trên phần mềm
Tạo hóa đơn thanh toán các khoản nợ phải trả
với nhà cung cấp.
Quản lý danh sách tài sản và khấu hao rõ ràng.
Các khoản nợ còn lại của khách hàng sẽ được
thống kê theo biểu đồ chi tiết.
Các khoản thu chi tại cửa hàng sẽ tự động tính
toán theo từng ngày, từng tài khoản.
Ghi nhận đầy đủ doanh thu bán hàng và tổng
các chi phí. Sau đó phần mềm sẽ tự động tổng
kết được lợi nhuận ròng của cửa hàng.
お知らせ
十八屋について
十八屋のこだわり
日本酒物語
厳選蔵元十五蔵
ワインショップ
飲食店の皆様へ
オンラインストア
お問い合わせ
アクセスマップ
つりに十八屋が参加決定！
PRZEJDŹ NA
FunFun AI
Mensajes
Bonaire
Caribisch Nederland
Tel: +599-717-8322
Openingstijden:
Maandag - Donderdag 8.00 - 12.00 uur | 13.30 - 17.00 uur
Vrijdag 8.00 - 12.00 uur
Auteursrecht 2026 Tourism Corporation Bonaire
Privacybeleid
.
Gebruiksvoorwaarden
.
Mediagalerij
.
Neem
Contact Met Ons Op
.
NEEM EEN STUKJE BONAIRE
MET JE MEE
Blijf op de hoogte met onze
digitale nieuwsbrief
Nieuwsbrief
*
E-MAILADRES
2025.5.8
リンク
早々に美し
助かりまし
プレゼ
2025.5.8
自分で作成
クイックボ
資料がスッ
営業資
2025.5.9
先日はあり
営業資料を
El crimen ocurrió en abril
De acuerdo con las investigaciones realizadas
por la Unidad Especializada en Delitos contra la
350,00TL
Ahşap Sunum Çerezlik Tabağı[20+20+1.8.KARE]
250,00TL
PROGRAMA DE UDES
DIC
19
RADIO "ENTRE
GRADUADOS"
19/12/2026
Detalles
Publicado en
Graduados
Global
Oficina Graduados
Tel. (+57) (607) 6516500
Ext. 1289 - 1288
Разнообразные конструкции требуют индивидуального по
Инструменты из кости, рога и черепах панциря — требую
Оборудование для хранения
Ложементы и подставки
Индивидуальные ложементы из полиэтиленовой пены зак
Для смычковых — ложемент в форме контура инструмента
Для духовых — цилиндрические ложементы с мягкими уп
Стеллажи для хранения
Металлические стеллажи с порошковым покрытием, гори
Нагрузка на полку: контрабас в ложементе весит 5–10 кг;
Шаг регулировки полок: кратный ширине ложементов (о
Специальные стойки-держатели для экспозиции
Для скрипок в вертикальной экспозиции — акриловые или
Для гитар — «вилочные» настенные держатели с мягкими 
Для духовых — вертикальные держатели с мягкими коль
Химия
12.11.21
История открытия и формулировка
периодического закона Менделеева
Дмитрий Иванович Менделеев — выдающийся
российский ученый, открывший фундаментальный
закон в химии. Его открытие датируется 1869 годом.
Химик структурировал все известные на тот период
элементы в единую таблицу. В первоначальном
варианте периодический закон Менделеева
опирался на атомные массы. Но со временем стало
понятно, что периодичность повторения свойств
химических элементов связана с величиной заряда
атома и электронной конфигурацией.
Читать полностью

* Job: Type the entries out again so that they match exactly.

* Written solution:
trên phần mềm
Tạo hóa đơn thanh toán các khoản nợ phải trả
với nhà cung cấp.
Quản lý danh sách tài sản và khấu hao rõ ràng.
Các khoản nợ còn lại của khách hàng sẽ được
thống kê theo biểu đồ chi tiết.
Các khoản thu chi tại cửa hàng sẽ tự động tính
toán theo từng ngày, từng tài khoản.
Ghi nhận đầy đủ doanh thu bán hàng và tổng
các chi phí. Sau đó phần mềm sẽ tự động tổng
kết được lợi nhuận ròng của cửa hàng.
お知らせ
十八屋について
十八屋のこだわり
日本酒物語
厳選蔵元十五蔵
ワインショップ
飲食店の皆様へ
オンラインストア
お問い合わせ
アクセスマップ
つりに十八屋が参加決定！
PRZEJDŹ NA
FunFun AI
Mensajes
Bonaire
Caribisch Nederland
Tel: +599-717-8322
Openingstijden:
Maandag - Donderdag 8.00 - 12.00 uur | 13.30 - 17.00 uur
Vrijdag 8.00 - 12.00 uur
Auteursrecht 2026 Tourism Corporation Bonaire
Privacybeleid
.
Gebruiksvoorwaarden
.
Mediagalerij
.
Neem
Contact Met Ons Op
.
NEEM EEN STUKJE BONAIRE
MET JE MEE
Blijf op de hoogte met onze
digitale nieuwsbrief
Nieuwsbrief
*
E-MAILADRES
2025.5.8
リンク
早々に美し
助かりまし
プレゼ
2025.5.8
自分で作成
クイックボ
資料がスッ
営業資
2025.5.9
先日はあり
営業資料を
El crimen ocurrió en abril
De acuerdo con las investigaciones realizadas
por la Unidad Especializada en Delitos contra la
350,00TL
Ahşap Sunum Çerezlik Tabağı[20+20+1.8.KARE]
250,00TL
PROGRAMA DE UDES
DIC
19
RADIO "ENTRE
GRADUADOS"
19/12/2026
Detalles
Publicado en
Graduados
Global
Oficina Graduados
Tel. (+57) (607) 6516500
Ext. 1289 - 1288
Разнообразные конструкции требуют индивидуального по
Инструменты из кости, рога и черепах панциря — требую
Оборудование для хранения
Ложементы и подставки
Индивидуальные ложементы из полиэтиленовой пены зак
Для смычковых — ложемент в форме контура инструмента
Для духовых — цилиндрические ложементы с мягкими уп
Стеллажи для хранения
Металлические стеллажи с порошковым покрытием, гори
Нагрузка на полку: контрабас в ложементе весит 5–10 кг;
Шаг регулировки полок: кратный ширине ложементов (о
Специальные стойки-держатели для экспозиции
Для скрипок в вертикальной экспозиции — акриловые или
Для гитар — «вилочные» настенные держатели с мягкими 
Для духовых — вертикальные держатели с мягкими коль
Химия
12.11.21
История открытия и формулировка
периодического закона Менделеева
Дмитрий Иванович Менделеев — выдающийся
российский ученый, открывший фундаментальный
закон в химии. Его открытие датируется 1869 годом.
Химик структурировал все известные на тот период
элементы в единую таблицу. В первоначальном
варианте периодический закон Менделеева
опирался на атомные массы. Но со временем стало
понятно, что периодичность повторения свойств
химических элементов связана с величиной заряда
атома и электронной конфигурацией.
Читать полностью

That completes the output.